Recently, though, some marijuana stocks have started to perk up again. That's pushed shares of the Alternative Harvest ETF up 13% over the past month, but some investors fear that the cannabis-focused fund will never be able to claw back all of its losses. To understand why, you have to look at the stocks that have played the most important role in Alternative Harvest's returns and see whether they match up with the growing leaders of the cannabis industry.

Marijuana leaf prominently centered on a pile of similar leaves.

When your biggest stocks get hit the hardest

The Alternative Harvest ETF tracks an index of companies within the cannabis industry. It includes growers along with companies that are involved in supplying ancillary products and services to grow operations. It also includes companies in the pharmaceutical and tobacco arenas looking to diversify their exposure by incorporating cannabis into their business models.

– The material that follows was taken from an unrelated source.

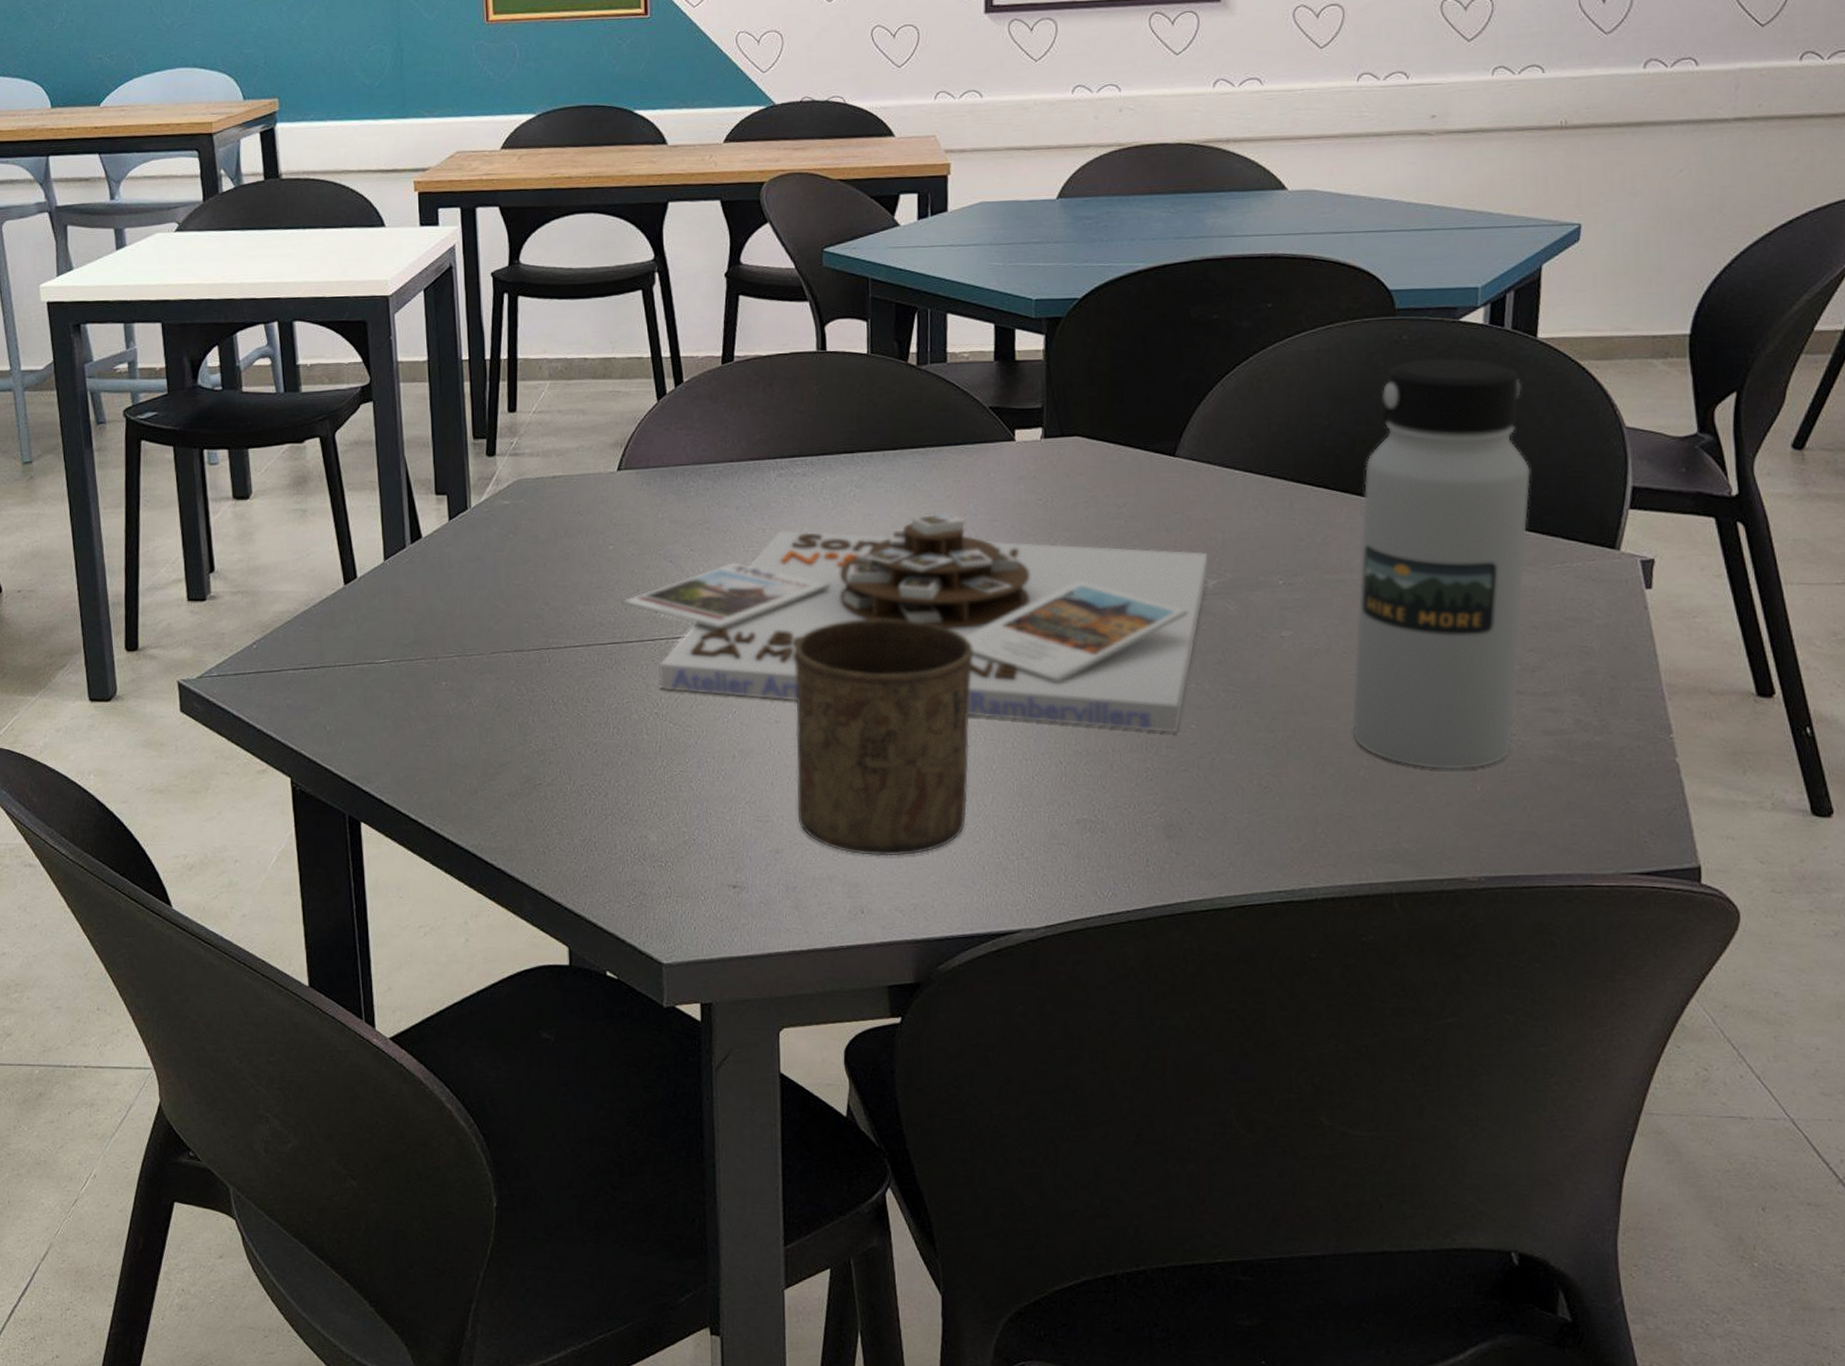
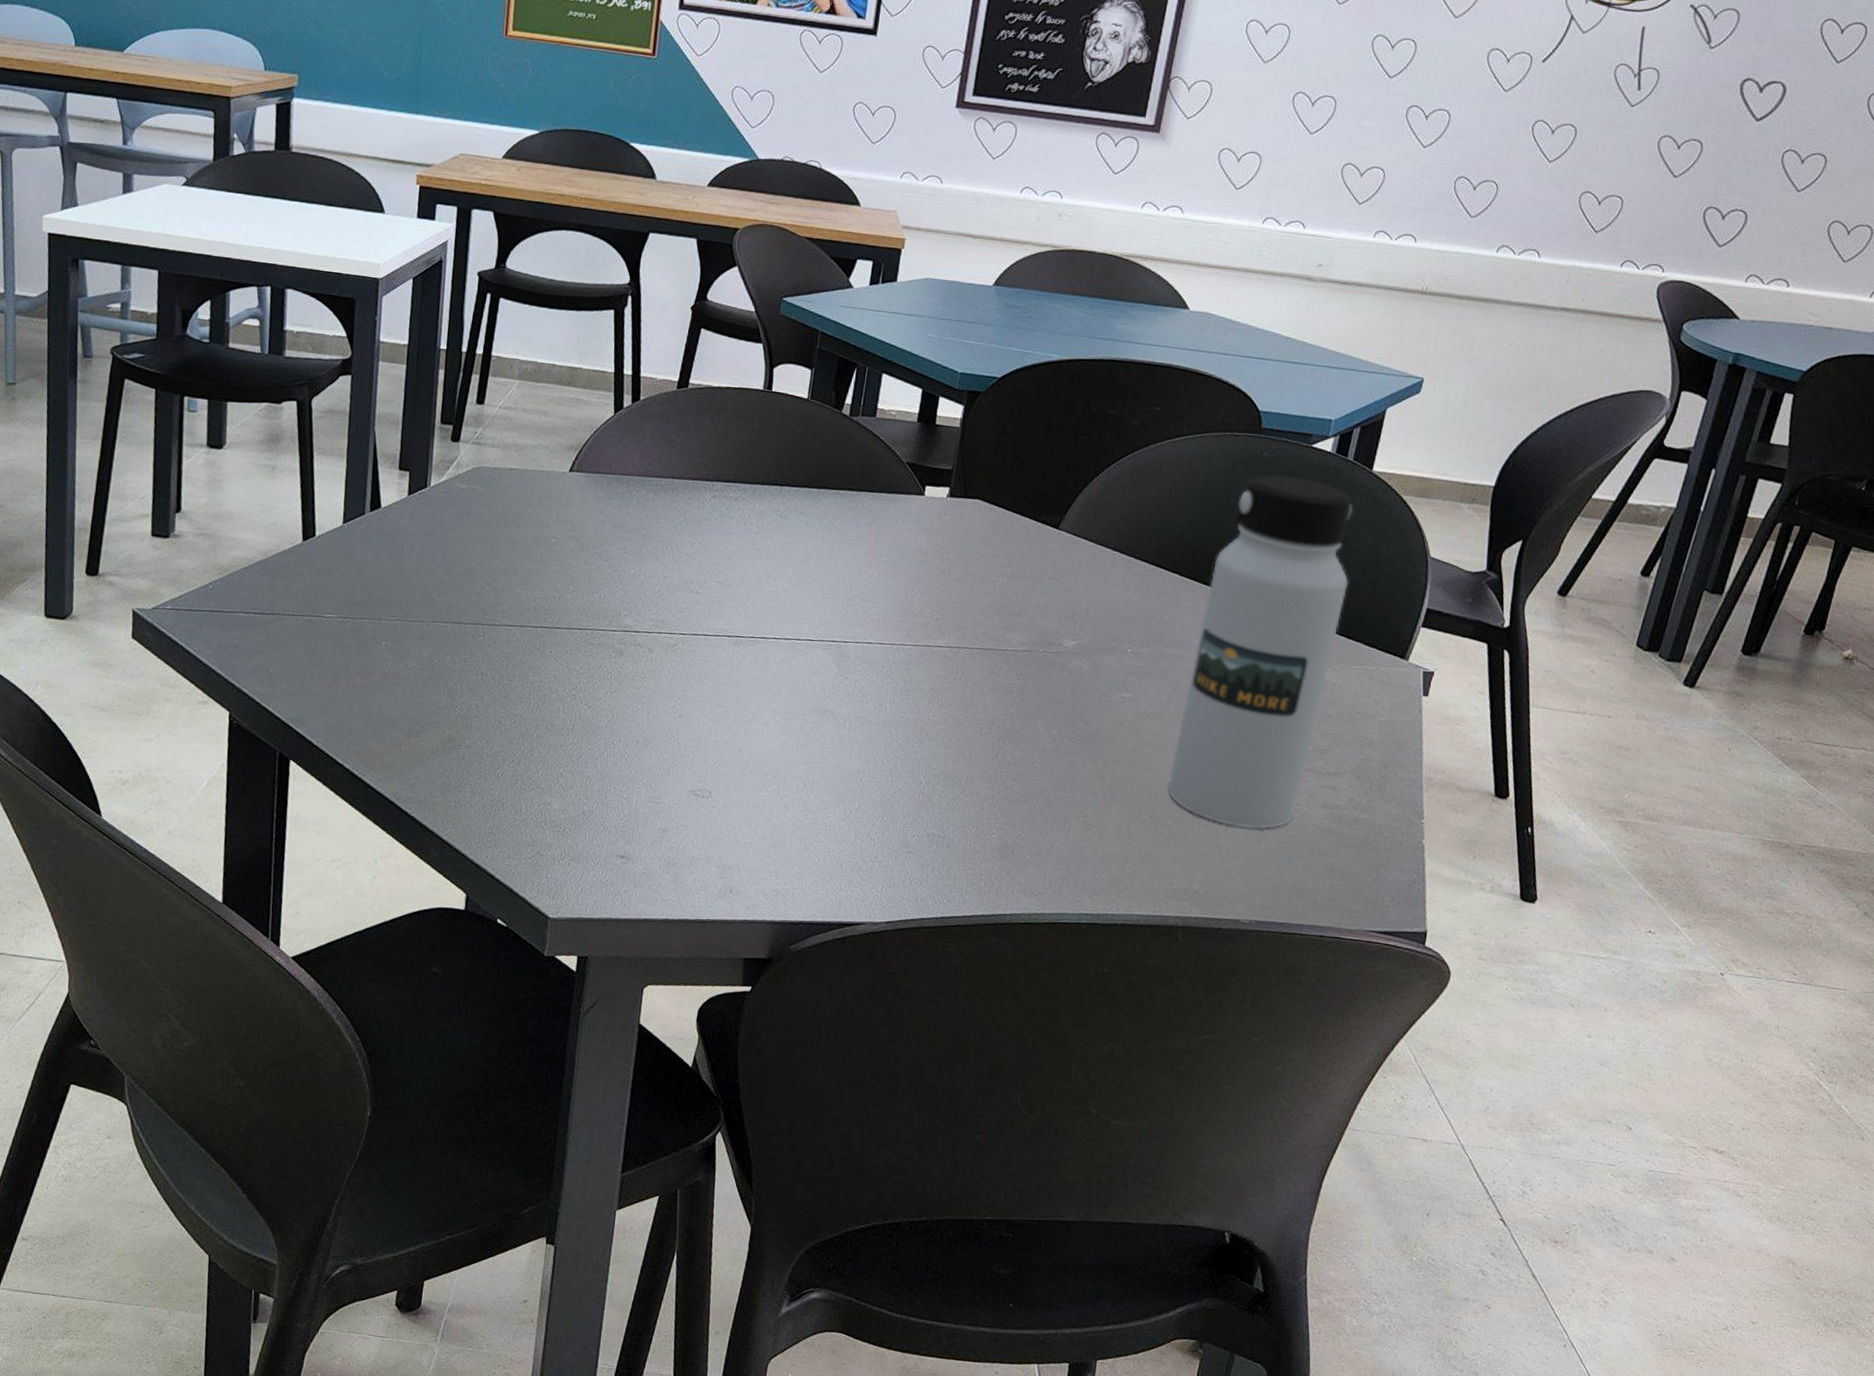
board game: present [621,512,1209,734] -> none [556,546,1073,769]
cup: present [794,618,973,856] -> none [686,634,861,847]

Unfortunately for Alternative Harvest, the big stocks in the index haven't been great performers in 2020. Consider the following:

  • Canopy Growth (NYSE: CGC) is down about 7% from where it started 2020. It currently makes up 10% of the fund's assets.
  • Cronos Group (NASDAQ: CRON) gets an 8% weighting and has fallen 24% year to date.
  • Tilray (NASDAQ: TLRY) has been a particularly poor performer, dropping 63% since Jan. 1. Yet it still makes up nearly 8% of the fund.

The picture gets even grimmer when you look at some smaller players. Aurora Cannabis (NYSE: ACB) has plunged more than 80% in 2020, but it still gets a 4% weighting in the fund. OrganiGram Holdings (NASDAQ: OGI) and HEXO (NYSE: HEXO) haven't fared much better, falling 48% and 60% respectively but still making up a combined 9% of the fund.

Are investors losing interest?

Alternative Harvest has seen its asset levels languish as marijuana stocks have stayed under pressure. Asset levels are currently just over $600 million, less than half what they were at their peak levels.

Yet much of that drop reflects the loss in value of the stocks the ETF holds. In fact, if investors were leaving the fund in droves, then you would expect to see even lower asset levels. That suggests that shareholders are hoping that Alternative Harvest can bounce back.

What's missing at Alternative Harvest

To be fair, the Alternative Harvest ETF hasn't whiffed on all of its stocks. Its ownership of GrowGeneration (NASDAQ: GRWG) has been a big winner in 2020, with the investment having risen by more than 350% year to date. Yet even after that huge rise in the hydroponic supplier's shares, the ETF's allocation to GrowGeneration is only a bit over 3%.

But some strong performers aren't in the portfolio at all. Consider Trulieve Cannabis (OTC: TCNNF), which has more than doubled so far in 2020. The Florida-focused medical cannabis grower and dispensary network has done a great job of penetrating one of the most important state markets in the U.S., but it hasn't gotten onto Alternative Harvest's radar as of yet.

Alternative Harvest should take a long, hard look at its index provider and figure out whether it's coming up with the best companies in the sector. If it's not, then the ETF would be well-served to consider changing its index to find the marijuana stocks most likely to participate in a rebound in the cannabis industry when it comes.